Melbourne is flat, with very low density. There are few topographical or spatial constraints to force houses to have a small footprint while stacking rooms and spaces above. In cities like Tokyo, London and Amsterdam living vertically is a way of life that generates unique housing while also making the most of a densely packed urban condition. In greater Melbourne space is readily available and flat which has led to predominately wide flat single storey homes, and furthermore has led to Australia having the largest houses in the world. But what if we introduce a footprint restriction where one need not exist? What if we build a tall thin structure that maximizes the small back yard. We produce spaces that, though familiar in many parts of the world, are unfamiliar in Australia; tall, tight cavernous spaces with light cascading from above.

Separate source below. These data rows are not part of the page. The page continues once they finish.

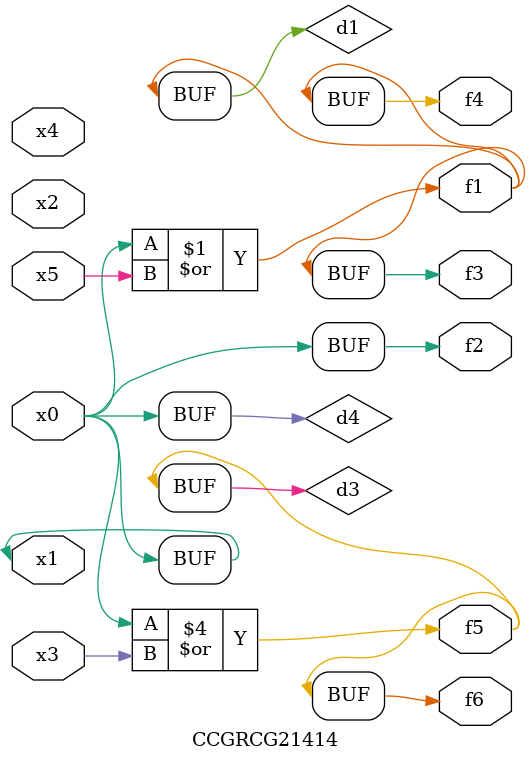
<source format=v>
module CCGRCG21414(
	input x0, x1, x2, x3, x4, x5,
	output f1, f2, f3, f4, f5, f6
);

	wire d1, d2, d3, d4;

	or (d1, x0, x5);
	xnor (d2, x1, x4);
	or (d3, x0, x3);
	buf (d4, x0, x1);
	assign f1 = d1;
	assign f2 = d4;
	assign f3 = d1;
	assign f4 = d1;
	assign f5 = d3;
	assign f6 = d3;
endmodule

</source>
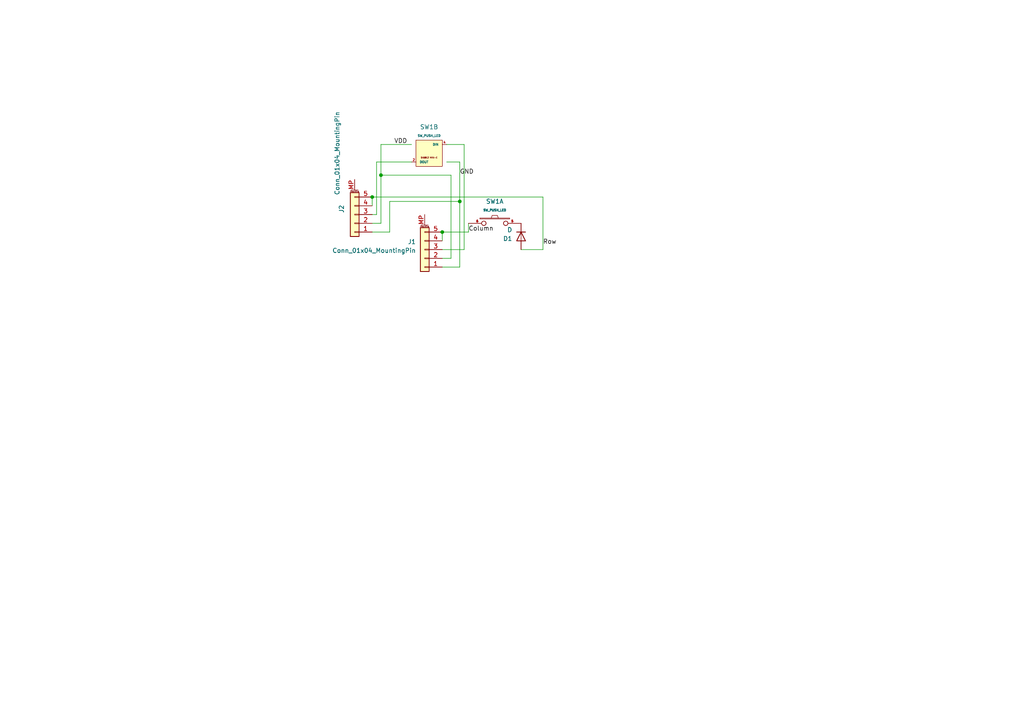
<source format=kicad_sch>
(kicad_sch (version 20230121) (generator eeschema)

  (uuid 531d5253-3d08-49cb-9b86-26818ae5f45c)

  (paper "A4")

  

  (junction (at 128.27 67.31) (diameter 0) (color 0 0 0 0)
    (uuid 133e8c81-76c2-4313-a8e5-830aa09aefe7)
  )
  (junction (at 110.49 50.8) (diameter 0) (color 0 0 0 0)
    (uuid 3c18fcaa-1f4c-44cb-a3b9-fae7804953d7)
  )
  (junction (at 133.35 58.42) (diameter 0) (color 0 0 0 0)
    (uuid 5eb843df-1303-4960-95c6-09df363b8a89)
  )
  (junction (at 107.95 57.15) (diameter 0) (color 0 0 0 0)
    (uuid c53b8052-a3d8-4b06-b6cd-87c42fdde330)
  )

  (wire (pts (xy 133.35 77.47) (xy 128.27 77.47))
    (stroke (width 0) (type default))
    (uuid 12ff306b-7495-45be-8da0-3646517ff342)
  )
  (wire (pts (xy 128.27 67.31) (xy 128.27 69.85))
    (stroke (width 0) (type default))
    (uuid 1b11ad48-dc96-46cc-bebb-772f05d81597)
  )
  (wire (pts (xy 151.13 72.39) (xy 157.48 72.39))
    (stroke (width 0) (type default))
    (uuid 20351f12-8838-4fd5-82d4-0c5ef5c8ca8f)
  )
  (wire (pts (xy 109.22 62.23) (xy 107.95 62.23))
    (stroke (width 0) (type default))
    (uuid 208e2f7e-8f8e-4c60-b0a9-f5b5327dc935)
  )
  (wire (pts (xy 113.03 58.42) (xy 133.35 58.42))
    (stroke (width 0) (type default))
    (uuid 25398149-9a53-4ef8-9af9-57874214e457)
  )
  (wire (pts (xy 110.49 50.8) (xy 110.49 64.77))
    (stroke (width 0) (type default))
    (uuid 262b4788-65c8-455f-99b4-d95116b89bb4)
  )
  (wire (pts (xy 157.48 72.39) (xy 157.48 57.15))
    (stroke (width 0) (type default))
    (uuid 38fc73a9-5370-46bc-8212-fe7bb27bd72f)
  )
  (wire (pts (xy 109.22 46.99) (xy 109.22 62.23))
    (stroke (width 0) (type default))
    (uuid 3b3f2cfe-5dab-4d9d-b357-8ad93c6ac4aa)
  )
  (wire (pts (xy 134.62 41.91) (xy 134.62 72.39))
    (stroke (width 0) (type default))
    (uuid 3f60050f-f343-4632-abe7-6ae1e0a4e6eb)
  )
  (wire (pts (xy 119.38 46.99) (xy 109.22 46.99))
    (stroke (width 0) (type default))
    (uuid 5d4a6e49-5f95-48f1-83d6-7b3d8e1fcaae)
  )
  (wire (pts (xy 110.49 41.91) (xy 119.38 41.91))
    (stroke (width 0) (type default))
    (uuid 6378d0e3-e213-4637-bbec-557a0d938ee5)
  )
  (wire (pts (xy 134.62 72.39) (xy 128.27 72.39))
    (stroke (width 0) (type default))
    (uuid 86642d37-1ed6-4654-98d1-22dc6a39bd98)
  )
  (wire (pts (xy 130.81 74.93) (xy 128.27 74.93))
    (stroke (width 0) (type default))
    (uuid 8cf83b63-3e5d-4777-bd4b-dfb409c3822b)
  )
  (wire (pts (xy 110.49 50.8) (xy 130.81 50.8))
    (stroke (width 0) (type default))
    (uuid 90e2a8c0-19a8-414b-8ead-14f8c51af907)
  )
  (wire (pts (xy 107.95 57.15) (xy 157.48 57.15))
    (stroke (width 0) (type default))
    (uuid 977efc79-9f6d-49cc-8b3e-3fbdc0e3b219)
  )
  (wire (pts (xy 110.49 64.77) (xy 107.95 64.77))
    (stroke (width 0) (type default))
    (uuid ac49ad42-1231-4b89-aea8-fbc5b56ab377)
  )
  (wire (pts (xy 107.95 57.15) (xy 107.95 59.69))
    (stroke (width 0) (type default))
    (uuid ac9f3a31-d9d4-421b-ad76-7f484e4f9619)
  )
  (wire (pts (xy 110.49 41.91) (xy 110.49 50.8))
    (stroke (width 0) (type default))
    (uuid be9d06e0-e04f-4f67-a57a-2c9e1645977c)
  )
  (wire (pts (xy 113.03 67.31) (xy 113.03 58.42))
    (stroke (width 0) (type default))
    (uuid bf8f285f-b95b-436d-8ba3-bcb07bac523c)
  )
  (wire (pts (xy 130.81 50.8) (xy 130.81 74.93))
    (stroke (width 0) (type default))
    (uuid c77c4d41-65fa-4e0c-b073-4d7a3606acf8)
  )
  (wire (pts (xy 133.35 58.42) (xy 133.35 77.47))
    (stroke (width 0) (type default))
    (uuid d2ee4900-1f88-4b20-9450-c45ef108c9e9)
  )
  (wire (pts (xy 129.54 41.91) (xy 134.62 41.91))
    (stroke (width 0) (type default))
    (uuid daa6f286-7bb0-466c-8450-e9cf74e55312)
  )
  (wire (pts (xy 133.35 46.99) (xy 129.54 46.99))
    (stroke (width 0) (type default))
    (uuid e981cce3-fb3c-4498-a850-6804edb75add)
  )
  (wire (pts (xy 107.95 67.31) (xy 113.03 67.31))
    (stroke (width 0) (type default))
    (uuid ef501213-e14f-4ef8-8e3e-496eab58d43c)
  )
  (wire (pts (xy 135.89 64.77) (xy 135.89 67.31))
    (stroke (width 0) (type default))
    (uuid f05ea834-0f2a-429e-94c3-325b43413e1d)
  )
  (wire (pts (xy 133.35 46.99) (xy 133.35 58.42))
    (stroke (width 0) (type default))
    (uuid f8865098-422e-4f85-9238-1eeea3c98ad8)
  )
  (wire (pts (xy 128.27 67.31) (xy 135.89 67.31))
    (stroke (width 0) (type default))
    (uuid fb617726-16c1-4110-9d7e-68df0a0d4016)
  )

  (label "Column" (at 135.89 67.31 0) (fields_autoplaced)
    (effects (font (size 1.27 1.27)) (justify left bottom))
    (uuid 27cd3260-3332-4bd6-b6ae-7e5adf302421)
  )
  (label "VDD" (at 114.3 41.91 0) (fields_autoplaced)
    (effects (font (size 1.27 1.27)) (justify left bottom))
    (uuid 53c8c85f-d06c-48b3-9d21-d0c37a0597cc)
  )
  (label "GND" (at 133.35 50.8 0) (fields_autoplaced)
    (effects (font (size 1.27 1.27)) (justify left bottom))
    (uuid 71dc4c14-66c6-4d2b-a35f-916ffdd4a9a2)
  )
  (label "Row" (at 157.48 71.12 0) (fields_autoplaced)
    (effects (font (size 1.27 1.27)) (justify left bottom))
    (uuid a7d15904-4abe-4b66-9b0e-16bd9207e661)
  )

  (symbol (lib_id "Connector_Generic_MountingPin:Conn_01x05_MountingPin") (at 123.19 72.39 180) (unit 1)
    (in_bom yes) (on_board yes) (dnp no)
    (uuid 1532258e-9b30-4b90-a8f8-3017a91f1a1c)
    (property "Reference" "J1" (at 120.65 70.1294 0)
      (effects (font (size 1.27 1.27)) (justify left))
    )
    (property "Value" "Conn_01x04_MountingPin" (at 120.65 72.6694 0)
      (effects (font (size 1.27 1.27)) (justify left))
    )
    (property "Footprint" "Amoeba_executive_footprints:amoeba_executive_5pinn_conn" (at 123.19 72.39 0)
      (effects (font (size 1.27 1.27)) hide)
    )
    (property "Datasheet" "~" (at 123.19 72.39 0)
      (effects (font (size 1.27 1.27)) hide)
    )
    (pin "1" (uuid 050cb8a4-5963-4e53-a9fa-0659b67d14db))
    (pin "2" (uuid 2412b5a0-1023-4524-a53c-4a3f94cc8dda))
    (pin "3" (uuid d10811b2-90d8-405d-b6cb-63df8360412f))
    (pin "4" (uuid b70f8aa3-7a11-48b7-8520-b46366eafd7a))
    (pin "5" (uuid c5d2c261-5bc3-428a-9782-19650f85f74c))
    (pin "MP" (uuid 310efc61-f672-47c9-9821-c8891f87ece2))
    (instances
      (project "Amoeba_executive"
        (path "/531d5253-3d08-49cb-9b86-26818ae5f45c"
          (reference "J1") (unit 1)
        )
      )
    )
  )

  (symbol (lib_id "Connector_Generic_MountingPin:Conn_01x05_MountingPin") (at 102.87 62.23 180) (unit 1)
    (in_bom yes) (on_board yes) (dnp no)
    (uuid 9ce48fd9-d598-4811-b4ee-fb16eaeb095c)
    (property "Reference" "J2" (at 99.06 60.6044 90)
      (effects (font (size 1.27 1.27)))
    )
    (property "Value" "Conn_01x04_MountingPin" (at 97.79 44.45 90)
      (effects (font (size 1.27 1.27)))
    )
    (property "Footprint" "Amoeba_executive_footprints:amoeba_executive_5pinn_conn" (at 102.87 62.23 0)
      (effects (font (size 1.27 1.27)) hide)
    )
    (property "Datasheet" "~" (at 102.87 62.23 0)
      (effects (font (size 1.27 1.27)) hide)
    )
    (pin "1" (uuid 7e0ffddb-5712-4193-886e-5943b7dcead1))
    (pin "2" (uuid 44f3785e-eb79-4e83-be53-3212009617da))
    (pin "3" (uuid 16b28bc8-9ca3-4529-a0c3-54920510026c))
    (pin "4" (uuid a61746d1-f2ef-4647-a405-95aa76573f0d))
    (pin "5" (uuid 804d92c0-4d28-474d-8d9c-1a8bdb69189e))
    (pin "MP" (uuid b95ed8bf-69ec-4d2c-b22c-78b5a32ffc7d))
    (instances
      (project "Amoeba_executive"
        (path "/531d5253-3d08-49cb-9b86-26818ae5f45c"
          (reference "J2") (unit 1)
        )
      )
    )
  )

  (symbol (lib_id "Device:D") (at 151.13 68.58 270) (unit 1)
    (in_bom yes) (on_board yes) (dnp no)
    (uuid 9cf1f8b6-5475-4f4c-bf21-4c77b4da71bd)
    (property "Reference" "D1" (at 148.59 69.215 90)
      (effects (font (size 1.27 1.27)) (justify right))
    )
    (property "Value" "D" (at 148.59 66.675 90)
      (effects (font (size 1.27 1.27)) (justify right))
    )
    (property "Footprint" "Amoeba_executive_footprints:D_SOD-123_DO-35_Hybrid_Single_sided" (at 151.13 68.58 0)
      (effects (font (size 1.27 1.27)) hide)
    )
    (property "Datasheet" "~" (at 151.13 68.58 0)
      (effects (font (size 1.27 1.27)) hide)
    )
    (property "Sim.Device" "D" (at 151.13 68.58 0)
      (effects (font (size 1.27 1.27)) hide)
    )
    (property "Sim.Pins" "1=K 2=A" (at 151.13 68.58 0)
      (effects (font (size 1.27 1.27)) hide)
    )
    (pin "1" (uuid 5a0a2e52-f6bb-40c9-9e1b-9e4b296a9b80))
    (pin "2" (uuid d1b2d1bd-4cf4-407b-99e3-dc4d1b256c59))
    (instances
      (project "Amoeba_executive"
        (path "/531d5253-3d08-49cb-9b86-26818ae5f45c"
          (reference "D1") (unit 1)
        )
      )
    )
  )

  (symbol (lib_id "Ergodonk_symbols:SW_PUSH_LED") (at 124.46 44.45 0) (unit 2)
    (in_bom yes) (on_board yes) (dnp no)
    (uuid a39f879e-5c9a-42ab-b631-d0d6327b8717)
    (property "Reference" "SW1" (at 124.46 36.83 0)
      (effects (font (size 1.27 1.27)))
    )
    (property "Value" "SW_PUSH_LED" (at 124.46 39.37 0)
      (effects (font (size 0.635 0.635)))
    )
    (property "Footprint" "Amoeba_executive_footprints:amoeba_executive_V4" (at 125.222 39.37 0)
      (effects (font (size 1.27 1.27)) hide)
    )
    (property "Datasheet" "" (at 124.46 41.91 0)
      (effects (font (size 1.27 1.27)) hide)
    )
    (pin "5" (uuid 463db273-2e82-42c8-8486-e346ba857102))
    (pin "6" (uuid 08dfbd80-1068-40e6-b26f-5bac280d6655))
    (pin "1" (uuid d0226ff2-70d2-4ede-abef-4d2644457398))
    (pin "2" (uuid faea3260-fd33-4916-9343-91aeb96e69e7))
    (pin "3" (uuid b3d8fd47-61a8-4380-94ae-8171c0036513))
    (pin "4" (uuid 73d28a5c-db8e-4fb6-b223-14a0340e64db))
    (instances
      (project "Amoeba_executive"
        (path "/531d5253-3d08-49cb-9b86-26818ae5f45c"
          (reference "SW1") (unit 2)
        )
      )
    )
  )

  (symbol (lib_id "Ergodonk_symbols:SW_PUSH_LED") (at 143.51 64.77 0) (unit 1)
    (in_bom yes) (on_board yes) (dnp no) (fields_autoplaced)
    (uuid c35428ed-7fe7-4051-9b30-0257d98a2f0e)
    (property "Reference" "SW1" (at 143.51 58.42 0)
      (effects (font (size 1.27 1.27)))
    )
    (property "Value" "SW_PUSH_LED" (at 143.51 60.96 0)
      (effects (font (size 0.635 0.635)))
    )
    (property "Footprint" "Amoeba_executive_footprints:amoeba_executive_V4" (at 144.272 59.69 0)
      (effects (font (size 1.27 1.27)) hide)
    )
    (property "Datasheet" "" (at 143.51 62.23 0)
      (effects (font (size 1.27 1.27)) hide)
    )
    (pin "5" (uuid a7797bc8-c92e-4156-91af-89960e583f68))
    (pin "6" (uuid 5e69be8a-bacb-4423-867a-563b4ec39c9f))
    (pin "1" (uuid 4234fd6f-4743-46b4-b8b7-b50d64ee19e2))
    (pin "2" (uuid 8b11b6e4-5517-4cb4-9519-367f34711c5b))
    (pin "3" (uuid e4f300f1-5d77-4524-8bbc-d86a893ecbdd))
    (pin "4" (uuid 719096ea-35a3-4b32-9e28-3e474c353e29))
    (instances
      (project "Amoeba_executive"
        (path "/531d5253-3d08-49cb-9b86-26818ae5f45c"
          (reference "SW1") (unit 1)
        )
      )
    )
  )

  (sheet_instances
    (path "/" (page "1"))
  )
)

</source>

HOUSE House is a deliberate attempt at importing an architectural model
from a fundamentally different urban condition. This is a Tokyo house in suburban Melbourne. However this Richmond site is smaller and tighter than outer suburban sites. Amongst other reasons, people move to the suburbs under the false logic that they will have lots of open space and room for kids to play, however the enormous size of houses now makes this a convenient myth rather than a true outcome. If one extrapolates HOUSE house to imagine numerous quarter acre blocks with similar forms, then we would have a landscape that truly adopts the often used reasoning of open space and room for kids to play.
Graphic...
We have an exposed cedar wall on the boundary. Tagging is to be expected on almost any exposed wall around Melbourne. Most tagging is drawn with black spray paint. To combat this we introduced a black graphic to the facade that either makes the black tag invisible or alternatively can be quickly painted over to discourage additional tagging. The graphic used is the child like image of a suburban home. Here we see the overlap of two distinct approaches to the single family house; the stereotypical Australian home overlaid on the import.